The rank does not represent exact height after path compression, but serves as a heuristic for tree size. Without path compression, rank equals actual height. With path compression, rank provides an upper bound that remains useful for union decisions.
def union(x, y)
root_x = find(x)
root_y = find(y)
return if root_x == root_y
# Attach smaller rank tree to larger rank tree
if rank[root_x] < rank[root_y]
parent[root_x] = root_y
elsif rank[root_x] > rank[root_y]
parent[root_y] = root_x
else
parent[root_y] = root_x
rank[root_x] += 1
end
end
Set Size Tracking
Many applications require knowing the size of each set. The data structure can maintain a size array where size[root] stores the number of elements in that set. Union operations update sizes by adding the smaller set's size to the larger set's root.
Connected Component Counting
DSU tracks the number of disjoint sets through a counter that decrements during each successful union. This count represents the number of connected components in graph applications or the number of distinct equivalence classes in grouping problems.
Ruby Implementation
Ruby's dynamic typing and object-oriented features enable clean DSU implementations. The following implementation includes path compression, union by rank, and size tracking in a single class.
class DisjointSetUnion
attr_reader :size_count
def initialize(n)
@parent = Array.new(n) { |i| i }
@rank = Array.new(n, 0)
@size = Array.new(n, 1)
@size_count = n # Number of disjoint sets
end
def find(x)
return x if @parent[x] == x
# Path compression: point directly to root
@parent[x] = find(@parent[x])
end
def union(x, y)
root_x = find(x)
root_y = find(y)
return false if root_x == root_y # Already connected
# Union by rank
if @rank[root_x] < @rank[root_y]
@parent[root_x] = root_y
@size[root_y] += @size[root_x]
elsif @rank[root_x] > @rank[root_y]
@parent[root_y] = root_x
@size[root_x] += @size[root_y]
else
@parent[root_y] = root_x
@size[root_x] += @size[root_y]
@rank[root_x] += 1
end
@size_count -= 1
true
end
def connected?(x, y)
find(x) == find(y)
end
def set_size(x)
@size[find(x)]
end
end
This implementation demonstrates idiomatic Ruby patterns including attribute readers for accessing internal state, array initialization with blocks, and meaningful method names following Ruby conventions. The connected? predicate method uses the Ruby question mark convention for boolean returns.
Iterative Path Compression
Recursive find operations can cause stack overflow for very deep trees before path compression takes effect.
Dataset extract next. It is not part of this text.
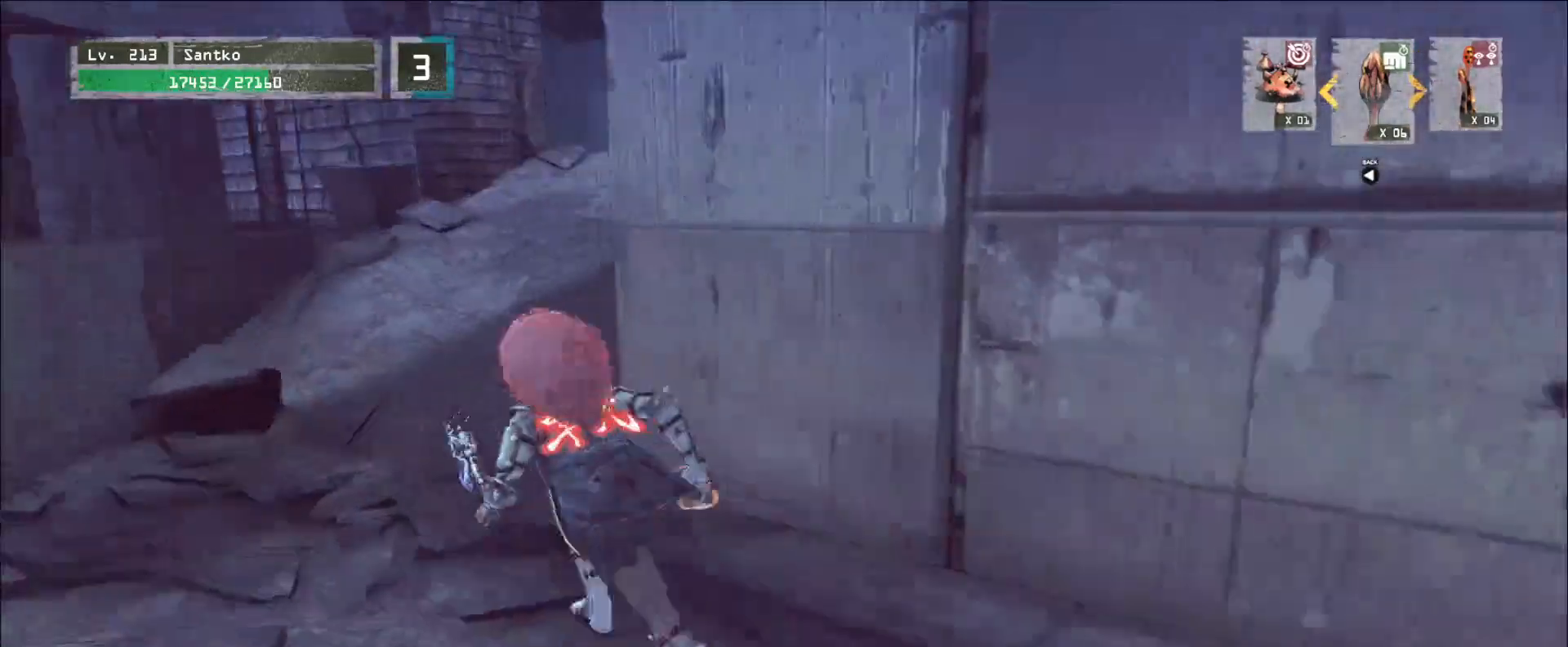
{"keys": ["w"], "mouse": [], "events": [[200, "a", "up"]]}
An iterative implementation with two passes avoids recursion depth limits.
def find(x)
# First pass: find root
root = x
root = @parent[root] while @parent[root] != root
# Second pass: path compression
while x != root
next_node = @parent[x]
@parent[x] = root
x = next_node
end
root
end
The iterative approach traverses the path twice: once to locate the root, then again to update parent pointers. This guarantees O(1) stack space regardless of tree structure.
Union by Size Alternative
Instead of tracking rank, implementations can use actual set sizes for union decisions, always attaching the smaller set to the larger set. This approach provides similar performance characteristics while maintaining exact size information.
def union(x, y)
root_x = find(x)
root_y = find(y)
return false if root_x == root_y
# Always attach smaller set to larger set
if @size[root_x] < @size[root_y]
@parent[root_x] = root_y
@size[root_y] += @size[root_x]
else
@parent[root_y] = root_x
@size[root_x] += @size[root_y]
end
@size_count -= 1
true
end
Union by size guarantees logarithmic tree height without path compression. With path compression, the choice between rank and size becomes primarily a matter of implementation preference.
Enumeration Methods
Ruby's enumerable patterns enable convenient set queries and manipulations.
def each_set
return enum_for(__method__) unless block_given?
sets = Hash.new { |h, k| h[k] = [] }
@parent.each_index do |i|
sets[find(i)] << i
end
sets.each_value { |members| yield members }
end
def all_sets
each_set.to_a
end
def representatives
@parent.each_index.select { |i| @parent[i] == i }
end
These methods provide Ruby-style iteration over sets, returning enumerators when called without blocks. The all_sets method collects all disjoint sets, while representatives returns the root elements.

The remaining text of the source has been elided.